- [SUPPLIED TEXT]:
-=-=-

Read Write Stream Data from Event Hub to Databricks Delta Lake

Meghana89
New Contributor II

I am trying to read streaming data from EventHub which is in JSON Format, able to read data in a data frame but the body type was coming as binary I have converted it to string and decoded but while implementing the write stream I am facing an ongoing error as follows: 

terminated with exception: Illegal base64 character 7b SQLSTATE: XXKST and another error as Input byte array has wrong 4-byte ending unit
It also does not accept a JSON input array. I have also tried implementing UTF-8 and base64 decoding logic, but it didn't work.
 

SantoshJoshi
New Contributor III

Hi @Meghana89 ,

Can you please share your code snippet?

Meghana89
New Contributor II
@SantoshJoshi  Thanks for reply please find the code snippet below
from pyspark.sql import functions as F
from pyspark.sql.types import StringType
import base64

# Define the Event Hubs connection string
connectionString = endpoint (replace with endpoint from event hub)
ehConf = {
    'eventhubs.connectionString': connectionString
}

# Function to decode base64 with proper error handling
def try_base64_decode(data😞
    if data is None:
        return None
    try:
        # Replace URL-safe characters
        data = data.replace('-', '+').replace('_', '/')

-=-=-

- [MATERIAL]:

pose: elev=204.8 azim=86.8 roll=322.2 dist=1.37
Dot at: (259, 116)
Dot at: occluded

-=-=-

- [REQUIRED WORK]:
A. In the forum thread, could you update the passage starting with "I am trying" and going on through "it didn't work.", with "EventHub" replaced by "Event Hubs"?
B. In the forum thread, what SQLSTATE code is reported with the "Illegal base64 character 7b" exception?
C. Can you pick up the forum thread about streaming from Event Hub to Delta Lake from the point where it stops?

- [EXPECTED ANSWERS]:
A.
I am trying to read streaming data from Event Hubs which is in JSON Format, able to read data in a data frame but the body type was coming as binary I have converted it to string and decoded but while implementing the write stream I am facing an ongoing error as follows: 

terminated with exception: Illegal base64 character 7b SQLSTATE: XXKST and another error as Input byte array has wrong 4-byte ending unit
It also does not accept a JSON input array. I have also tried implementing UTF-8 and base64 decoding logic, but it didn't work.

B. XXKST

C.
        # Handle padding issues
        padding_needed = 4 - (len(data) % 4) if len(data) % 4 != 0 else 0
        data += '=' * padding_needed
        decoded_bytes = base64.b64decode(data)
        return decoded_bytes.decode('utf-8', errors='replace')
    except Exception as e:
        return f"Failed to decode: {str(e)}"

# Apply the UDF for base64 decoding
decode_udf = F.udf(try_base64_decode, StringType())

# Read raw data from Event Hubs
df = spark \
    .read \
    .format("eventhubs") \
    .options(**ehConf) \
    .load()

# Show the schema of the raw data to inspect the types
df.printSchema()

# Cast the body column to string and apply base64 decoding if necessary
df = df.withColumn("body", df["body"].cast("string"))  # Cast body to string
df = df.withColumn("decoded_body", decode_udf(F.col("body")))  # Apply the decoding UDF

# Show the results (first few rows of the raw and decoded body)
df.select("body", "decoded_body").show(truncate=False)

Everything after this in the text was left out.